D'après le bruit des pas, il fut évident que les deux interlocuteurs se séparaient et continuaient leur marche dans une direction opposée. Presque aussitôt, la porte secrète s'entr'ouvrit avec précaution, une figure pâle se montra, une main fit signe d'avancer. Dans un silence de mort les trois hommes suivirent leur guide à travers plusieurs allées de jardin, jusqu'à l'entrée de la maison du côté des cuisines. Une seule bougie brûlait dans la vaste cuisine dallée, qui manquait absolument de tous les ustensiles habituels; et, comme la petite troupe commençait à monter les étages d'un escalier tournant, des bruits prodigieux, causés par les rats, témoignèrent plus sûrement encore de l'abandon du logis.
Le guide, qui marchait en avant, avec la lumière, était un vieillard maigre, très courbé, mais encore agile; il se retournait de temps en temps, et, par gestes, recommandait le silence, la prudence.
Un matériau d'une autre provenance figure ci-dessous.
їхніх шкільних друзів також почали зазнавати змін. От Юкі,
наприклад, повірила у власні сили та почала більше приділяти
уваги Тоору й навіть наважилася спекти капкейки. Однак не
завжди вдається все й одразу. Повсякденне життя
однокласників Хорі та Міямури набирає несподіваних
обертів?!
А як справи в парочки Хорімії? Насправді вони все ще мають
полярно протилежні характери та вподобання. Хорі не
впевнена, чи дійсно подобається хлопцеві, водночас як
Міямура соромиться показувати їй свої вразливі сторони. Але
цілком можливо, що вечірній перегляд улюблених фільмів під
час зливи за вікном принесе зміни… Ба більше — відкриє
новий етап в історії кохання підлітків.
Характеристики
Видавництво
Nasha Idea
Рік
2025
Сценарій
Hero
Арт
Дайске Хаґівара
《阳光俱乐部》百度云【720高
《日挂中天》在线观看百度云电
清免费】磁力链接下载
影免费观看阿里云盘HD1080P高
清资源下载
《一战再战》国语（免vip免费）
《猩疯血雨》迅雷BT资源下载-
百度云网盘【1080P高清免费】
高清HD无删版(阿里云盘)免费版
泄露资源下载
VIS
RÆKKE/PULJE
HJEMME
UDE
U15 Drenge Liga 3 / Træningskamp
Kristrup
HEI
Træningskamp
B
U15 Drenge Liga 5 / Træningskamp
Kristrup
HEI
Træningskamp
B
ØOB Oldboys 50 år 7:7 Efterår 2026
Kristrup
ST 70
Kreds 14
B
Le colonel Geraldine suivait sur ses talons, la boîte d'épées sous le bras et un revolver tout prêt dans la main. Le cœur de Brackenbury battait violemment. Il vit qu'ils arrivaient assez tôt, mais jugea, d'après la hâte de leur conducteur, que le moment de l'action devait être proche. Les péripéties de cette aventure étaient si obscures et si menaçantes, le lieu semblait si bien choisi pour les actions les plus sombres, qu'un homme, même plus âgé que Brackenbury, eût été excusable de ressentir quelque émotion, tandis qu'il fermait la marche en montant l'escalier tournant.
Arrivés en haut, les trois officiers furent introduits dans une petite pièce éclairée seulement par une lampe fumeuse et un modeste feu. Au coin de la cheminée était assis un homme, jeune, d'une apparence robuste mais en même temps élégante et altière. Son attitude et sa physionomie témoignaient du sang-froid le plus impassible; il fumait tranquillement un cigare, et, sur une table à portée de sa main était posé un grand verre contenant quelque boisson gazeuse qui répandait une odeur agréable dans la chambre.
«Soyez le bienvenu, dit-il en tendant la main au colonel Geraldine; je savais que je pouvais compter sur votre exactitude.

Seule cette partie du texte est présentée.